(The input)
--

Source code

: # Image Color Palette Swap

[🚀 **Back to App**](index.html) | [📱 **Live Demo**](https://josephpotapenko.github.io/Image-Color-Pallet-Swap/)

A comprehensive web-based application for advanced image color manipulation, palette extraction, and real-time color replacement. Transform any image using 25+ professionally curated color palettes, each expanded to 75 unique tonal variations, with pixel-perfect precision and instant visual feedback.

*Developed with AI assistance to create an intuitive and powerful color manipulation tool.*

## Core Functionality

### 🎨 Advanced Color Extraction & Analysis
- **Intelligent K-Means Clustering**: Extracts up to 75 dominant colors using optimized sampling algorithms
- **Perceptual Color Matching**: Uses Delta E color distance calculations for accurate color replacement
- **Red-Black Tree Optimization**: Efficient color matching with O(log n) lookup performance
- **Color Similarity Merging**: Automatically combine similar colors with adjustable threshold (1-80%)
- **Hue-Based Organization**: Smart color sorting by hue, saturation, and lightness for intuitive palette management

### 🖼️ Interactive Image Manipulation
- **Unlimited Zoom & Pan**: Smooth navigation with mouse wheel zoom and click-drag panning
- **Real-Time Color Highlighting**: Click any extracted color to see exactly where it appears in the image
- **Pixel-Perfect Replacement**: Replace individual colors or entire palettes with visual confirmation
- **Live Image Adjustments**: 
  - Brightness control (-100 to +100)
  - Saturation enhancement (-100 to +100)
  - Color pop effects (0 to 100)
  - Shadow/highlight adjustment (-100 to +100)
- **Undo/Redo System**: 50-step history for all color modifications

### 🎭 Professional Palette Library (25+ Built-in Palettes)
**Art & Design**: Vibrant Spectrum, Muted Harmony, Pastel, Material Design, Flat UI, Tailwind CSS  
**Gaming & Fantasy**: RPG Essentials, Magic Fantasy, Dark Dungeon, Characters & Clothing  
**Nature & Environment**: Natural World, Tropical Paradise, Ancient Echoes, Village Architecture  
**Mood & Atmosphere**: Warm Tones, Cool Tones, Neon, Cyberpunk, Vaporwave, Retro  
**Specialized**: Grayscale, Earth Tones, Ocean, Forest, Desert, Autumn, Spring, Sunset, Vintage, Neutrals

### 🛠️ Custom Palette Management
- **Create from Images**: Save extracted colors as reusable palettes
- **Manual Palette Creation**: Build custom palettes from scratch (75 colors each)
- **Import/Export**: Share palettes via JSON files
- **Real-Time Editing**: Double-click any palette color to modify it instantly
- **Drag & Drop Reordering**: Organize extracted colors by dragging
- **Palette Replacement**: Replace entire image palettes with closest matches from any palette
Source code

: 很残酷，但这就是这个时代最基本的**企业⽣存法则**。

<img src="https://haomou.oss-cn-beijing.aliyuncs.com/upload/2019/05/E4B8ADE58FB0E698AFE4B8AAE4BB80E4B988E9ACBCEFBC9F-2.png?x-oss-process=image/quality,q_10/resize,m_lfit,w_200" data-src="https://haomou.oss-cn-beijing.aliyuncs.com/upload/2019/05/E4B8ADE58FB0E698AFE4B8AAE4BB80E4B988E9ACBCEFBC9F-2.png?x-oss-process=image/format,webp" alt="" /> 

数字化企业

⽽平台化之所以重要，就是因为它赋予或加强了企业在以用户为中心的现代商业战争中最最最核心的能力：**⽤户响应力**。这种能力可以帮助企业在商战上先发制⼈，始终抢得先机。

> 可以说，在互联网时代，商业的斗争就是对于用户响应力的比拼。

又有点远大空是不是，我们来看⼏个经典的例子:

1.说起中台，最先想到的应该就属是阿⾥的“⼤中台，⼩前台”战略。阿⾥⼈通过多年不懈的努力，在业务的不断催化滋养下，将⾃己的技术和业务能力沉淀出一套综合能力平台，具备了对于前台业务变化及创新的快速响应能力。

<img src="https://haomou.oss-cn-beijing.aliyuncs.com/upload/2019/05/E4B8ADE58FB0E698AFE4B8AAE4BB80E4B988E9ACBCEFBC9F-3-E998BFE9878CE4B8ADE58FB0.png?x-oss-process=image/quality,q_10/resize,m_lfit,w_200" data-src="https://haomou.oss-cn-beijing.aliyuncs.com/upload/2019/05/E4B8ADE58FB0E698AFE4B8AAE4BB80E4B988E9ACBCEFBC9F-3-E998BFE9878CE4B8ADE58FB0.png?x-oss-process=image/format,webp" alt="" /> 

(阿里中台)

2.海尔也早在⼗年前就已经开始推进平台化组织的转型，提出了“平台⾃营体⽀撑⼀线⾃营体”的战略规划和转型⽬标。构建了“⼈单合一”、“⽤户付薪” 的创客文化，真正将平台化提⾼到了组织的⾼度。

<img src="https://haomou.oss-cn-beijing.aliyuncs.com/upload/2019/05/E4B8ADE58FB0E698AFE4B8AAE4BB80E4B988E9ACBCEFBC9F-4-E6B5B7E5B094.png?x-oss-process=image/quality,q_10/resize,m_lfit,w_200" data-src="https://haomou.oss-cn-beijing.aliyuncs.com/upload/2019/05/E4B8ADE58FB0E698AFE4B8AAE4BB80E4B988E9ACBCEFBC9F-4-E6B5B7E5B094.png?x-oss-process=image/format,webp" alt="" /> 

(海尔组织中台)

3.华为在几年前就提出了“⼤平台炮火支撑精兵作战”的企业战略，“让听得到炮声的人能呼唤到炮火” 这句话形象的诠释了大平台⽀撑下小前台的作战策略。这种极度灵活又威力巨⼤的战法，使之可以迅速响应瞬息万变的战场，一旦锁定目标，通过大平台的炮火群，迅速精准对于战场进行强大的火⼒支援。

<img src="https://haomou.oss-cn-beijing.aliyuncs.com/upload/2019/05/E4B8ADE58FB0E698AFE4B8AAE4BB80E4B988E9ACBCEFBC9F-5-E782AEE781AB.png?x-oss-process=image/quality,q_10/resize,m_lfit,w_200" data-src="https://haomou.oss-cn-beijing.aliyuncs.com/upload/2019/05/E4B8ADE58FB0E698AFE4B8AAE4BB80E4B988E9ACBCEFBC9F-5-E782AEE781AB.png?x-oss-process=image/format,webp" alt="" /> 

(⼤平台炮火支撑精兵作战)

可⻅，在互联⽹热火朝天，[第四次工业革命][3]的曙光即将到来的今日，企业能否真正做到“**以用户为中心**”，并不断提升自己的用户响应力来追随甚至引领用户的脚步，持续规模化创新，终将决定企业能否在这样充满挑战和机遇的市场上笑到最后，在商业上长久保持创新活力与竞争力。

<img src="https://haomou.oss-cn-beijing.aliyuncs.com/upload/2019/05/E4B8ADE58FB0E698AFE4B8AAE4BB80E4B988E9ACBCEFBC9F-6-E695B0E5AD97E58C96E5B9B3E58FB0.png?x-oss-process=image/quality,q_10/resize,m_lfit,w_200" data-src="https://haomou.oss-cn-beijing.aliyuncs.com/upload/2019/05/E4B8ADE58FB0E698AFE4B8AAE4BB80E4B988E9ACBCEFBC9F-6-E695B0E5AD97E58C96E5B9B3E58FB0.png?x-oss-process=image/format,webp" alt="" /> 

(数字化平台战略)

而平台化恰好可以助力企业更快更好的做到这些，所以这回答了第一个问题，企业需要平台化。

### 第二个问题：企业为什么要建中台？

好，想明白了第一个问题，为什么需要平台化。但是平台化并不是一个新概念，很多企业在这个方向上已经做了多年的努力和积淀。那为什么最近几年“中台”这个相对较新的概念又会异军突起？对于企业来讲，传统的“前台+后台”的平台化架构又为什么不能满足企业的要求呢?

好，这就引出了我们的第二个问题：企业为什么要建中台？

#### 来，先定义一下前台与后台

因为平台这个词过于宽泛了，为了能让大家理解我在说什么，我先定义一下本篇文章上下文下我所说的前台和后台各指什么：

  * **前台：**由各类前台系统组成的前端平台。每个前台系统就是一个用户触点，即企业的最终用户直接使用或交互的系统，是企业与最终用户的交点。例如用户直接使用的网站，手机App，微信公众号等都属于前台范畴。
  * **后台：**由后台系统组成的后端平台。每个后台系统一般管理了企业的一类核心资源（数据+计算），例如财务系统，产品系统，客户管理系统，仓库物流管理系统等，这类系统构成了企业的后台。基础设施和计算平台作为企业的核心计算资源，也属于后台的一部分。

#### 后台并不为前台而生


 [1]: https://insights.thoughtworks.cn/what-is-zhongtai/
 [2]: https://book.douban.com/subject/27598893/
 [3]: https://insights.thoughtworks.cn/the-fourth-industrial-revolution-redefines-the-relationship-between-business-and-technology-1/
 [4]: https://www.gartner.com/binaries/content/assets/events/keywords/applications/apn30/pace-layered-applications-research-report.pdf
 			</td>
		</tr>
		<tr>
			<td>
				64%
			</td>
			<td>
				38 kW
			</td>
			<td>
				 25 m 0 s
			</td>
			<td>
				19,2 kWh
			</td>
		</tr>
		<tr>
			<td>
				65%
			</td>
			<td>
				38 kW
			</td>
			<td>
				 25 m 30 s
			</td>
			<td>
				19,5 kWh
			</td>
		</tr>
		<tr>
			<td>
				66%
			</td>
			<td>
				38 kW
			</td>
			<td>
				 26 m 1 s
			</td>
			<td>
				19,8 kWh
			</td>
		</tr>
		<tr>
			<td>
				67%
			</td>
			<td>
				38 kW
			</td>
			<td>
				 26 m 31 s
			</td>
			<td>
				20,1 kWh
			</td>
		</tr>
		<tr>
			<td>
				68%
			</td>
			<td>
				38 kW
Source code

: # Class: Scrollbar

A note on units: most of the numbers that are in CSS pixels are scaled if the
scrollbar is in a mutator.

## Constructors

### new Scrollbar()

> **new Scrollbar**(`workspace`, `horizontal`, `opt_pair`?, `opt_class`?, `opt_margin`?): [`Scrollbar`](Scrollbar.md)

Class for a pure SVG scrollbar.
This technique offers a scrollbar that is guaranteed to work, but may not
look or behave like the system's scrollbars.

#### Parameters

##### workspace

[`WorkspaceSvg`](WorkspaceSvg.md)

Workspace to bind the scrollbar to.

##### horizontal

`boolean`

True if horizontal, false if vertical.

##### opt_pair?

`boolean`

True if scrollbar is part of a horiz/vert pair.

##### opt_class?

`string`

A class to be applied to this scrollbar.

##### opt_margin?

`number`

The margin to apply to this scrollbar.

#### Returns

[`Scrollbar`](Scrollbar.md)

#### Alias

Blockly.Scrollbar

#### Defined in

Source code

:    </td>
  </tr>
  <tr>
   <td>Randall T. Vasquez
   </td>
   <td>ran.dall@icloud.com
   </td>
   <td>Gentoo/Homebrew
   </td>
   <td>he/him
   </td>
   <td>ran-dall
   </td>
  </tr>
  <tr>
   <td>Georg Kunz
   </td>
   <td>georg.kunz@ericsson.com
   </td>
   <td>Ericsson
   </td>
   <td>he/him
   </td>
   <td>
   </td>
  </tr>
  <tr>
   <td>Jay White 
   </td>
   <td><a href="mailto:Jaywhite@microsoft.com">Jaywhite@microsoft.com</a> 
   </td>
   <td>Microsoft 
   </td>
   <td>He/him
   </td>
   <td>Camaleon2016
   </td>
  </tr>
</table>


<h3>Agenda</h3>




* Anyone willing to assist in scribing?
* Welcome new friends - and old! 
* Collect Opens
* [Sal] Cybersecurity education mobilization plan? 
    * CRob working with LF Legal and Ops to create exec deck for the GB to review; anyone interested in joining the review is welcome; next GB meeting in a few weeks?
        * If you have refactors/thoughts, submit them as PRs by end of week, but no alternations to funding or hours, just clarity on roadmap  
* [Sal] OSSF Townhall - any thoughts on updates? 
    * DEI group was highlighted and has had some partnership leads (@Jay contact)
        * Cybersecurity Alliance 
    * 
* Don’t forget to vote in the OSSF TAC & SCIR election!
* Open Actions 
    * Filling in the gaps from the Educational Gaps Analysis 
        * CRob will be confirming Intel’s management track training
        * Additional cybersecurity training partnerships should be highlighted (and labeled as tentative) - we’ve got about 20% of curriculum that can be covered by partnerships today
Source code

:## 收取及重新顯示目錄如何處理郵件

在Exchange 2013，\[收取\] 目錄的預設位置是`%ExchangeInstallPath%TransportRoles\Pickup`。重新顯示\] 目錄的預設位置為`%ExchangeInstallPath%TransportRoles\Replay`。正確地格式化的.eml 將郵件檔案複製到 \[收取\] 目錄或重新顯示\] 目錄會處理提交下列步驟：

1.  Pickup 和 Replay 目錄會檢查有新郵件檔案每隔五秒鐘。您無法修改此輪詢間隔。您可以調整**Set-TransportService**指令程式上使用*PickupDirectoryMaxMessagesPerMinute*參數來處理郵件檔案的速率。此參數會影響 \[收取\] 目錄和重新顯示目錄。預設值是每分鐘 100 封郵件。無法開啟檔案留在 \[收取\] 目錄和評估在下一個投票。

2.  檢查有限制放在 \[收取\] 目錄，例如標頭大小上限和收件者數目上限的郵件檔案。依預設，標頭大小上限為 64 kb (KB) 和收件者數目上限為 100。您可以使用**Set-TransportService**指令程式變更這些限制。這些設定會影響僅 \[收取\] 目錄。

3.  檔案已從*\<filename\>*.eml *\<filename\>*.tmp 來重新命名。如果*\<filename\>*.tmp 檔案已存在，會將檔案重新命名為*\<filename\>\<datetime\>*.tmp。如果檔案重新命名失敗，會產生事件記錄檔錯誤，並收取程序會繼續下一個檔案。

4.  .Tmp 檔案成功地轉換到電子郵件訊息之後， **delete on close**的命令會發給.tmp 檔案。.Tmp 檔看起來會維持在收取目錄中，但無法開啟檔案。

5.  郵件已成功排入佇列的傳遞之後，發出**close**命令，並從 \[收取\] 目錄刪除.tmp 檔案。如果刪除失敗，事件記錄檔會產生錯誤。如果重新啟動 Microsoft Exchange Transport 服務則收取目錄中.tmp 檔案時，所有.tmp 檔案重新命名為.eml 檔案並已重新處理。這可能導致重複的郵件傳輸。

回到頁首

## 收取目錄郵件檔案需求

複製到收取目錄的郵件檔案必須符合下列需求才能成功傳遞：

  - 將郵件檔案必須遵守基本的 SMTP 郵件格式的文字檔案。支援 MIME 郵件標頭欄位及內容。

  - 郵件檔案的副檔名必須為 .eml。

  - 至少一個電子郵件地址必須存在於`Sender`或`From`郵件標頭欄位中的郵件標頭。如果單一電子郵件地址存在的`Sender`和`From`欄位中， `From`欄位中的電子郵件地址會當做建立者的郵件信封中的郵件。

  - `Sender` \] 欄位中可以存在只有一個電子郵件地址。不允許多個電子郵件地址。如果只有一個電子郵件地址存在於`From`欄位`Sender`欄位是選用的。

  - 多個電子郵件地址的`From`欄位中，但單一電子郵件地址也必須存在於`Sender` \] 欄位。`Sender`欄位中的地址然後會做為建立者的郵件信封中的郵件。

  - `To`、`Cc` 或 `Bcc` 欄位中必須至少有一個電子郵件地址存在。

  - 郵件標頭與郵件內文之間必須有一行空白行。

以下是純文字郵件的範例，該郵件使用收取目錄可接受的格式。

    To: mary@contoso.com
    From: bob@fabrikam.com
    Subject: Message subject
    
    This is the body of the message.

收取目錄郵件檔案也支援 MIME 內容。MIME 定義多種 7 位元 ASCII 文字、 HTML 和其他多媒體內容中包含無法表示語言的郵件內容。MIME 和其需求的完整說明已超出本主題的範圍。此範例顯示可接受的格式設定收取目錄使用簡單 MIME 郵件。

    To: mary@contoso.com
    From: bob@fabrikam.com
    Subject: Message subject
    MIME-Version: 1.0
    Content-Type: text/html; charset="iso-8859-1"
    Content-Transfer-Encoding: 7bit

--

(The problem) Copy every line in the listing above that contains the string "insights".

(Solution)
 [1]: https://insights.thoughtworks.cn/what-is-zhongtai/
 [3]: https://insights.thoughtworks.cn/the-fourth-industrial-revolution-redefines-the-relationship-between-business-and-technology-1/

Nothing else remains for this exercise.